Par exemple, Mme Foucher exigera qu’habitant sous le même toit, Adèle et Victor ne soient jamais seuls. Ce qu’il ne peut lui dire, il est donc forcé de le lui écrire, et cela nous vaut la lettre lyrique du 23 mars.

  1. Consentement conditionnel ; nous avons retrouvé récemment copie de cette lettre du général Hugo :
    Mon cher Victor, l’œil d’un bon père ne quitte jamais de vue ses enfants : je savais que tu étais vivement épris d’une demoiselle et j’avais deviné ton choix. Je savais de plus que tu devais m’écrire à ce sujet à la fin de ton deuil, et quand ta lettre m’est arrivée, elle était attendue. Tu me peins en amant passionné les sentiments de ton cœur et l’heureux retour dont ils sont payés ; tu me parles de rang, de naissance, de fortune. Je sais que ces distinctions disparaissent devant les sentiments de la nature des tiens. Mais tout cela exige de ma part une explication que je ne te ferai pas attendre.

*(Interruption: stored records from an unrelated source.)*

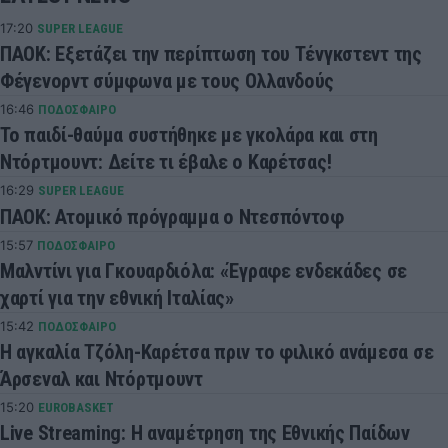
17:20
SUPER LEAGUE
ΠΑΟΚ: Εξετάζει την περίπτωση του Τένγκστεντ της
Φέγενορντ σύμφωνα με τους Ολλανδούς
16:46
ΠΟΔΟΣΦΑΙΡΟ
Το παιδί-θαύμα συστήθηκε με γκολάρα και στη
Ντόρτμουντ: Δείτε τι έβαλε ο Καρέτσας!
16:29
SUPER LEAGUE
ΠΑΟΚ: Ατομικό πρόγραμμα ο Ντεσπόντοφ
15:57
ΠΟΔΟΣΦΑΙΡΟ
Μαλντίνι για Γκουαρδιόλα: «Έγραφε ενδεκάδες σε
χαρτί για την εθνική Ιταλίας»
15:42
ΠΟΔΟΣΦΑΙΡΟ
Η αγκαλία Τζόλη-Καρέτσα πριν το φιλικό ανάμεσα σε
Άρσεναλ και Ντόρτμουντ
15:20
EUROBASKET
Live Streaming: Η αναμέτρηση της Εθνικής Παίδων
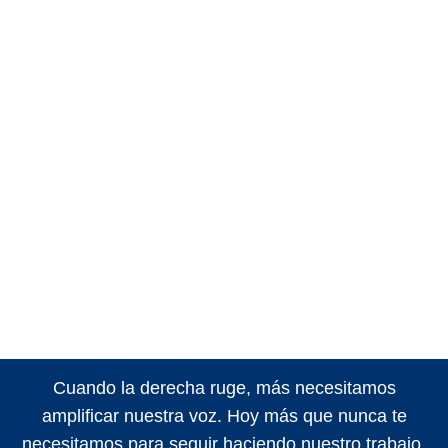
Cuando la derecha ruge, más necesitamos
amplificar nuestra voz. Hoy más que nunca te
necesitamos para seguir haciendo nuestro trabajo.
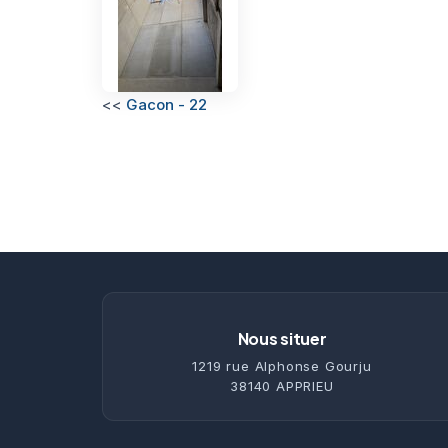
<<
Gacon - 22
Nous situer
1219 rue Alphonse Gourju
38140 APPRIEU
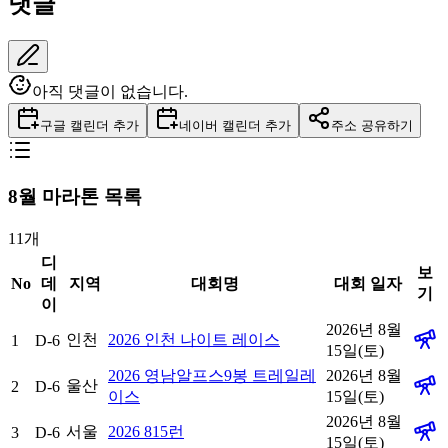
댓글
아직 댓글이 없습니다.
구글 캘린더 추가
네이버 캘린더 추가
주소 공유하기
8
월 마라톤 목록
11
개
디
보
No
데
지역
대회명
대회 일자
기
이
2026년 8월
인천
2026 인천 나이트 레이스
1
D-6
15일(토)
2026 영남알프스9봉 트레일레
2026년 8월
울산
2
D-6
이스
15일(토)
2026년 8월
서울
2026 815런
3
D-6
15일(토)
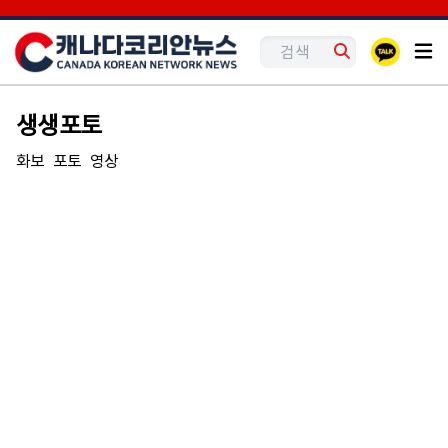
생생포토
화보
포토
영상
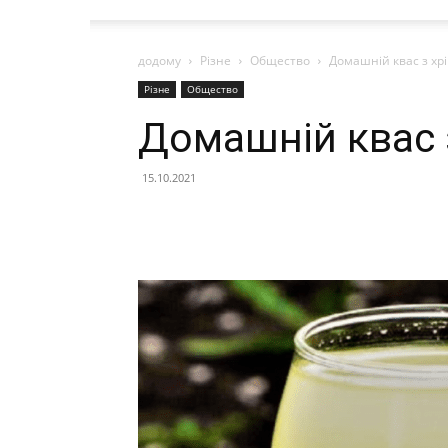
додому
Різне
Общество
Домашній квас з хр
Різне
Общество
Домашній квас 
15.10.2021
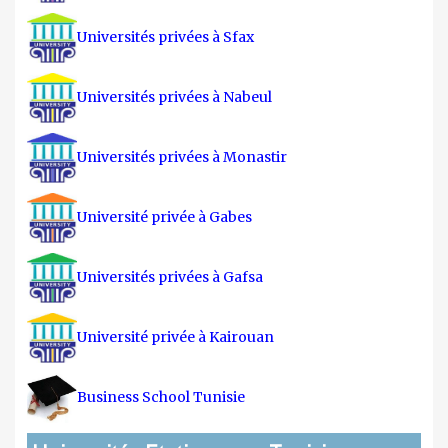
Universités privées à Sfax
Universités privées à Nabeul
Universités privées à Monastir
Université privée à Gabes
Universités privées à Gafsa
Université privée à Kairouan
Business School Tunisie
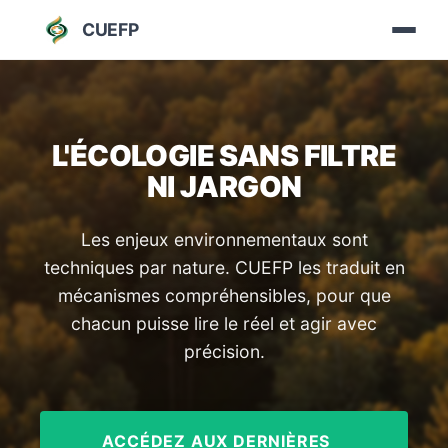
CUEFP
L'ÉCOLOGIE SANS FILTRE
NI JARGON
Les enjeux environnementaux sont
techniques par nature. CUEFP les traduit en
mécanismes compréhensibles, pour que
chacun puisse lire le réel et agir avec
précision.
ACCÉDEZ AUX DERNIÈRES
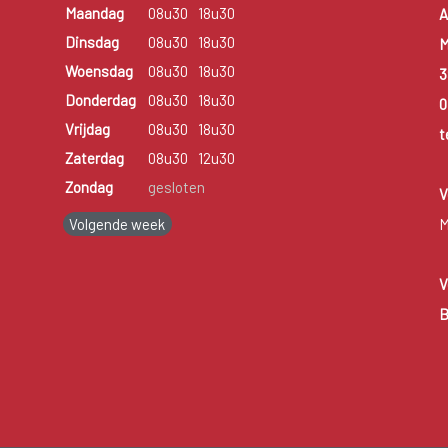
Maandag
08u30
18u30
A
Dinsdag
08u30
18u30
M
Woensdag
08u30
18u30
3
Donderdag
08u30
18u30
0
Vrijdag
08u30
18u30
t
Zaterdag
08u30
12u30
Zondag
gesloten
V
Volgende week
M
V
B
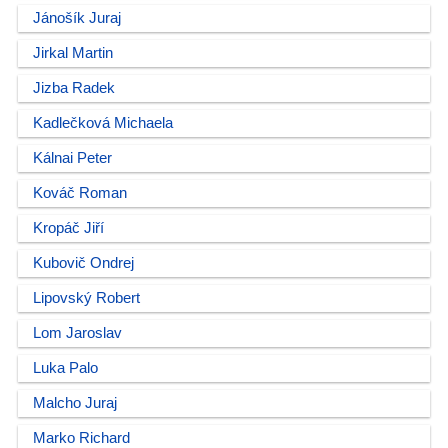
Jánošík Juraj
Jirkal Martin
Jizba Radek
Kadlečková Michaela
Kálnai Peter
Kováč Roman
Kropáč Jiří
Kubovič Ondrej
Lipovský Robert
Lom Jaroslav
Luka Palo
Malcho Juraj
Marko Richard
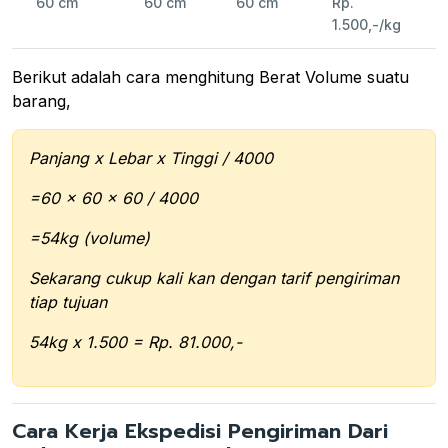
60 cm
60 cm
60 cm
Rp.
1.500,-/kg
Berikut adalah cara menghitung Berat Volume suatu
barang,
Panjang x Lebar x Tinggi / 4000
=60 x 60 x 60 / 4000
=54kg (volume)
Sekarang cukup kali kan dengan tarif pengiriman
tiap tujuan
54kg x 1.500 = Rp. 81.000,-
Cara Kerja Ekspedisi Pengiriman Dari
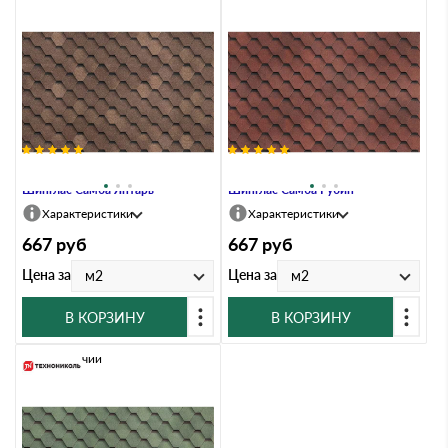
Гибкая черепица Технониколь
Гибкая черепица Технониколь
Шинглас Самба Янтарь
Шинглас Самба Рубин
Характеристики
Характеристики
667
руб
667
руб
Цена за
Цена за
м2
м2
В КОРЗИНУ
В КОРЗИНУ
В наличии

    Je suis loin de blâmer ton attachement pour Mlle Foucher. Mais n’es-tu pas trop jeune pour songer à des liens aussi sérieux que ceux du mariage ? Et quand tu aurais à ton âge cette maturité qu’ils réclament, quel est ton état dans le monde pour soutenir une femme et élever des enfants ?

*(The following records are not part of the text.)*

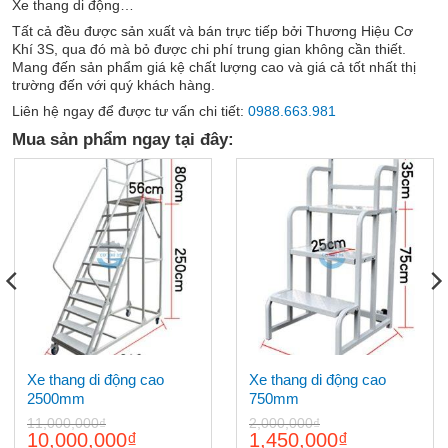
Xe thang di động…
Tất cả đều được sản xuất và bán trực tiếp bởi Thương Hiệu Cơ
Khí 3S, qua đó mà bỏ được chi phí trung gian không cần thiết.
Mang đến sản phẩm giá kệ chất lượng cao và giá cả tốt nhất thị
trường đến với quý khách hàng.
Liên hệ ngay để được tư vấn chi tiết:
0988.663.981
Mua sản phẩm ngay tại đây:
Xe thang di động cao
Xe thang di động cao
2500mm
750mm
11,000,000
₫
2,000,000
₫
Giá
Giá
Giá
Giá
10,000,000
₫
1,450,000
₫
gốc
hiện
gốc
hiện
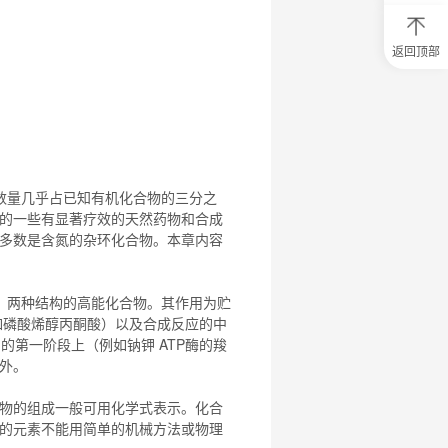
返回顶部
0
元
试
用
关
注
研
选
数量几乎占已知有机
化合物
的三分之
菌
的一些有显著疗效的天然药物和合成
多数是含氮的杂环
化合物
。本章内容
）两种结构的高能
化合物
。其作用为贮
例如磷酸烯醇丙酮酸）以及合成反应的中
周期的第一阶段上（例如钠钾 ATP酶的羧
例外。
物
的组成一般可用化学式表示。
化合
的元素不能用简单的机械方法或物理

    Sans les malheurs politiques qui m’ont privé des ressources acquises par mes nombreux succès, je te dirais, comme je le pense, que M. Foucher ayant été mon collaborateur et mon ami, son rang dans la société suffit au mien, et que le défaut de fortune de sa demoiselle serait très réparable en faveur de ses belles qualités, puisqu’alors tu en aurais assez pour vivre honorablement ensemble.

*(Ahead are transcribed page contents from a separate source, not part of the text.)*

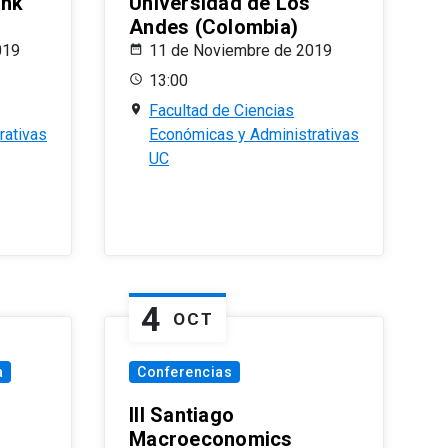
ank
Universidad de Los
Andes (Colombia)
019
11 de Noviembre de 2019
13:00
Facultad de Ciencias
rativas
Económicas y Administrativas
UC
4
OCT
a
Conferencias
III Santiago
Macroeconomics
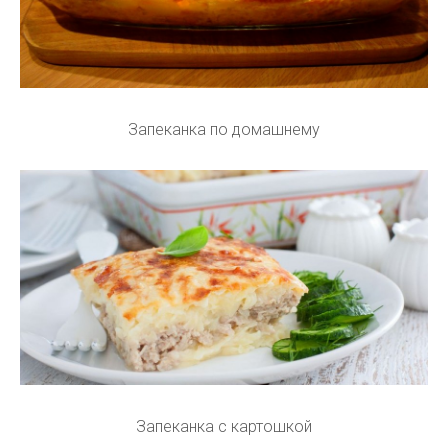
Запеканка по домашнему
Запеканка с картошкой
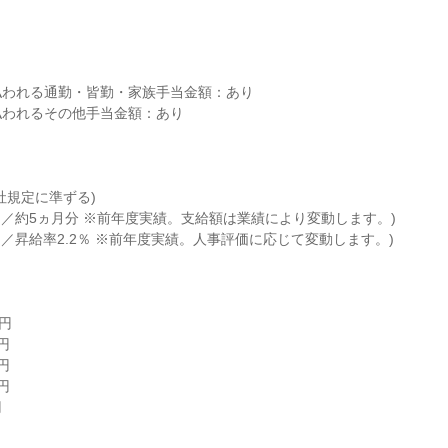


われる通勤・皆勤・家族手当金額：あり

われるその他手当金額：あり

規定に準ずる)

回／約5ヵ月分 ※前年度実績。支給額は業績により変動します。)

回／昇給率2.2％ ※前年度実績。人事評価に応じて変動します。)

円








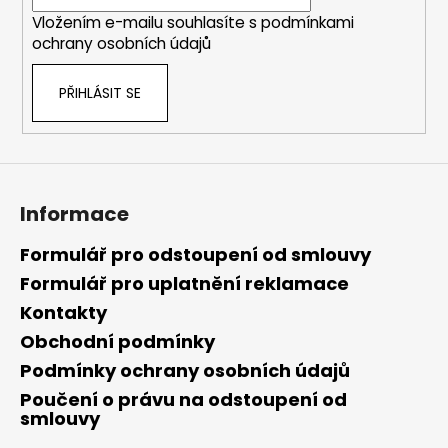
í
Vložením e-mailu souhlasíte s
podmínkami
ochrany osobních údajů
PŘIHLÁSIT SE
Informace
Formulář pro odstoupení od smlouvy
Formulář pro uplatnění reklamace
Kontakty
Obchodní podmínky
Podmínky ochrany osobních údajů
Poučení o právu na odstoupení od
smlouvy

    Mais, mon ami, il n’en est pas ainsi. Le million de réaux qui m’avait été accordé et celui qui m’avait été promis en Espagne, n’ont pu recevoir d’emploi, parce que l’on ne m’a pas permis de m’occuper d’autres affaires que celles du Prince, et le premier a été perdu dans mon portefeuille à Vittoria, tandis que le second ne m’a jamais été remis. La propriété que j’ai achetée après la rupture par les tribunaux espagnols des liens qui m’attachaient à ta mère, et sur laquelle mon épouse actuelle n’a que des droits proportionnés à son apport, cette propriété, dis-je, était construite sur un fonds national, et je ne pourrai retirer quelque indemnité de sa perte qu’en risquant un procès dispendieux avec le général qui me l’a vendue… De ce tableau il résulte qu’avant de songer au mariage, il faut que tu aies un état ou une place et je ne considère pas comme telle la carrière littéraire, quelle que soit la manière brillante dont on y débute. Quand donc tu auras l’un ou l’autre, tu me verras seconder tes vœux auxquels je ne suis point contraire. Agis dès lors pour remplir cette condition et dis-moi si je puis concourir avec tes amis pour t’y faire arriver promptement. (Bibliothèque Nationale.)